Records shown »
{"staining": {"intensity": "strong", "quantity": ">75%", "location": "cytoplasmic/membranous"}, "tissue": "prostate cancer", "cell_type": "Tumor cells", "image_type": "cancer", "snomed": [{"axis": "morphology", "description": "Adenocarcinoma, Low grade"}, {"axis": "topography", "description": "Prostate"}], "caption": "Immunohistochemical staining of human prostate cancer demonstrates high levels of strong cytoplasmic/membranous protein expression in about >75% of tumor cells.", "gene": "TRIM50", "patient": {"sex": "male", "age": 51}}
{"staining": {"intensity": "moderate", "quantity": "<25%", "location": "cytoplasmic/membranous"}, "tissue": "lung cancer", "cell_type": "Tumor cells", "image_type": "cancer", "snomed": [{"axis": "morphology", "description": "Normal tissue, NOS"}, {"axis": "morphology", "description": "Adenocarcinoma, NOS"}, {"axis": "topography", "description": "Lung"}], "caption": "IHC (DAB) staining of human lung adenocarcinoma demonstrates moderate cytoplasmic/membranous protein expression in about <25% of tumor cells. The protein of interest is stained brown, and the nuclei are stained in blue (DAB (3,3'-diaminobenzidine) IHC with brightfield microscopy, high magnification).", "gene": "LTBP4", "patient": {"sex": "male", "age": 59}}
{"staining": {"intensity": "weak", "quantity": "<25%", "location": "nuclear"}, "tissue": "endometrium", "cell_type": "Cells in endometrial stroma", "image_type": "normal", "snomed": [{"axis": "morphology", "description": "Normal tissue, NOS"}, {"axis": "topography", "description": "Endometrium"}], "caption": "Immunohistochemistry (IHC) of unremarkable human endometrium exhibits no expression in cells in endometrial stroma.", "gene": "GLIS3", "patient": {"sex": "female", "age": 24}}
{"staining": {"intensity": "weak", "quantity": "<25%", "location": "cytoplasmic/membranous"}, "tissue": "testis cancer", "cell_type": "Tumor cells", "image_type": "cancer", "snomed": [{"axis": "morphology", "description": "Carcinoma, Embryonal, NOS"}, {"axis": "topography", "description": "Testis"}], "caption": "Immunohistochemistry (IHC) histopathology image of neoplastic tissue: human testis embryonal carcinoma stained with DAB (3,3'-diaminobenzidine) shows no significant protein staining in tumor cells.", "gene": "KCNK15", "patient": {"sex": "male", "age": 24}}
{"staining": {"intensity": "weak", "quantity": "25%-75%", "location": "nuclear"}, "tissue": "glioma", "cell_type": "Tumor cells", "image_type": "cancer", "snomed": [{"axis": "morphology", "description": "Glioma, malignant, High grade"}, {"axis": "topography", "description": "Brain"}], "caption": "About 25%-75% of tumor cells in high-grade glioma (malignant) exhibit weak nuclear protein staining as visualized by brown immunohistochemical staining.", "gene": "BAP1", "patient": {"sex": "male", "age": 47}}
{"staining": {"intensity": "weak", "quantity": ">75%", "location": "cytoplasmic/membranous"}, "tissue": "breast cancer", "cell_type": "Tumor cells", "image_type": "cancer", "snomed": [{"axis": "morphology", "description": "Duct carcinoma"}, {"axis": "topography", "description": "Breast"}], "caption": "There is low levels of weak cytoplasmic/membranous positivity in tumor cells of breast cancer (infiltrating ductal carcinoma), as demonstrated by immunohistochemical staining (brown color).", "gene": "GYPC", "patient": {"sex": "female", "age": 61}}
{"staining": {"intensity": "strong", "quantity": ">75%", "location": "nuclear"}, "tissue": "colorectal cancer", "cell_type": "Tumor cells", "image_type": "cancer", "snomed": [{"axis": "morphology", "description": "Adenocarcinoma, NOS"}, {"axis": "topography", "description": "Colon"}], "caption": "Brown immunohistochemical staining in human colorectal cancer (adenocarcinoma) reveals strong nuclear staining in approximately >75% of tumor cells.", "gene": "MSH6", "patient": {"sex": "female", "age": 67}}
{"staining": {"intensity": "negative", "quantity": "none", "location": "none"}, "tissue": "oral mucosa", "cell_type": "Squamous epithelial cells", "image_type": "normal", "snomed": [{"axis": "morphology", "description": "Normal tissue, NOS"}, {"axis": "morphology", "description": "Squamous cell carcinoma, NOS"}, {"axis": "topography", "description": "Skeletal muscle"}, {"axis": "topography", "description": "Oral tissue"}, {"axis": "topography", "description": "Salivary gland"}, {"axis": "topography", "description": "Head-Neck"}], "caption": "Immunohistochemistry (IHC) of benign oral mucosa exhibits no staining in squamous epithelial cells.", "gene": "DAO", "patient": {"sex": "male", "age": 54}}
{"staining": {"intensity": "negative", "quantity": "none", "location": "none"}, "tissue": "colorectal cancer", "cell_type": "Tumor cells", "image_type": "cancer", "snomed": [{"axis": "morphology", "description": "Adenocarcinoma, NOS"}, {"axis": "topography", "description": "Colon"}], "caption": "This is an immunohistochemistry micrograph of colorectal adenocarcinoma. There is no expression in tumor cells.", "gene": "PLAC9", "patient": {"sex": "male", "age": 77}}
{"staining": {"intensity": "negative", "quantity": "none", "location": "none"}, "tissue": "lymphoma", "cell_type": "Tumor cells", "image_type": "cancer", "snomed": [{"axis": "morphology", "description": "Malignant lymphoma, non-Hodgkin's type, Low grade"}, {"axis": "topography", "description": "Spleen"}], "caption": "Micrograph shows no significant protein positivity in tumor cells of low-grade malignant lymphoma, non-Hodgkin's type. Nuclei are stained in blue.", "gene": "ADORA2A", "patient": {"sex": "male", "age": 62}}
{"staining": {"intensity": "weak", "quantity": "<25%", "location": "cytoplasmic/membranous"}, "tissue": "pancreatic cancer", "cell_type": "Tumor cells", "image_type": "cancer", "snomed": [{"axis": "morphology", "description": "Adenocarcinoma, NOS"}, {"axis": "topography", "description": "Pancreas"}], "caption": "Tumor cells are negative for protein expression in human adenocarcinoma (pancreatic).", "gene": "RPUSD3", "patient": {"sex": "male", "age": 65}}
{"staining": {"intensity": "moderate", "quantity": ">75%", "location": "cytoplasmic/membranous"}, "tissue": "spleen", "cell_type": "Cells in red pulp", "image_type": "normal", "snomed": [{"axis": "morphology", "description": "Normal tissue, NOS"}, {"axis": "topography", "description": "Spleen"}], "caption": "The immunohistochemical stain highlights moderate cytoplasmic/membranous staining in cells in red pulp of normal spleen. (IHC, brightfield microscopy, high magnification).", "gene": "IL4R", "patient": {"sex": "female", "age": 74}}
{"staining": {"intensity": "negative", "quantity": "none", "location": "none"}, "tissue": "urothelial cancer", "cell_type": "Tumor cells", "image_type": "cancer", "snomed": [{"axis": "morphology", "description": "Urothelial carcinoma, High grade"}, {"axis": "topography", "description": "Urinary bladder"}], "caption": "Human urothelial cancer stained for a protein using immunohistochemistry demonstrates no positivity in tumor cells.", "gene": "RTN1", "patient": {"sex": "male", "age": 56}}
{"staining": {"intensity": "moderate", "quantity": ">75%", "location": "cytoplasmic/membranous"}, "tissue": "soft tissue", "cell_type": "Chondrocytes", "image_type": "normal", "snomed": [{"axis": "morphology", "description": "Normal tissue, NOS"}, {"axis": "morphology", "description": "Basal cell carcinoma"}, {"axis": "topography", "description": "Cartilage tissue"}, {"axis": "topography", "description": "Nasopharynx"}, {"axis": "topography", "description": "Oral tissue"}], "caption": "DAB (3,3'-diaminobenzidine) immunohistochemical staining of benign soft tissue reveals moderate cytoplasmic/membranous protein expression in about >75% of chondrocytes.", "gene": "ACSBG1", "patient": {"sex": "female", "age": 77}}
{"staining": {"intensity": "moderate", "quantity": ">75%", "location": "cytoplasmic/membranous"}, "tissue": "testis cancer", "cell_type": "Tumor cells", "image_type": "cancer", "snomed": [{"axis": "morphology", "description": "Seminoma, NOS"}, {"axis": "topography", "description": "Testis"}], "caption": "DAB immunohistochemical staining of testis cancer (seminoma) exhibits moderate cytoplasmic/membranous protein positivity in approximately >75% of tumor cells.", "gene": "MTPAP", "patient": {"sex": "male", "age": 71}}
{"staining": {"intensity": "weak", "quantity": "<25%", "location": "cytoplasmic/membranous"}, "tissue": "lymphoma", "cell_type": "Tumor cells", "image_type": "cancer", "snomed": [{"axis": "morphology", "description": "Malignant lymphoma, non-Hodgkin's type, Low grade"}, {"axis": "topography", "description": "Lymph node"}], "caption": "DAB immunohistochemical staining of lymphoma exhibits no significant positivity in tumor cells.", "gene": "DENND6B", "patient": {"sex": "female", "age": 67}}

Problem to solve »
Copy, exactly and only, the lines above that begin with the one containing "is an immunohistochemistry" and finish with the one containing "cells are negative".

Output »
{"staining": {"intensity": "negative", "quantity": "none", "location": "none"}, "tissue": "colorectal cancer", "cell_type": "Tumor cells", "image_type": "cancer", "snomed": [{"axis": "morphology", "description": "Adenocarcinoma, NOS"}, {"axis": "topography", "description": "Colon"}], "caption": "This is an immunohistochemistry micrograph of colorectal adenocarcinoma. There is no expression in tumor cells.", "gene": "PLAC9", "patient": {"sex": "male", "age": 77}}
{"staining": {"intensity": "negative", "quantity": "none", "location": "none"}, "tissue": "lymphoma", "cell_type": "Tumor cells", "image_type": "cancer", "snomed": [{"axis": "morphology", "description": "Malignant lymphoma, non-Hodgkin's type, Low grade"}, {"axis": "topography", "description": "Spleen"}], "caption": "Micrograph shows no significant protein positivity in tumor cells of low-grade malignant lymphoma, non-Hodgkin's type. Nuclei are stained in blue.", "gene": "ADORA2A", "patient": {"sex": "male", "age": 62}}
{"staining": {"intensity": "weak", "quantity": "<25%", "location": "cytoplasmic/membranous"}, "tissue": "pancreatic cancer", "cell_type": "Tumor cells", "image_type": "cancer", "snomed": [{"axis": "morphology", "description": "Adenocarcinoma, NOS"}, {"axis": "topography", "description": "Pancreas"}], "caption": "Tumor cells are negative for protein expression in human adenocarcinoma (pancreatic).", "gene": "RPUSD3", "patient": {"sex": "male", "age": 65}}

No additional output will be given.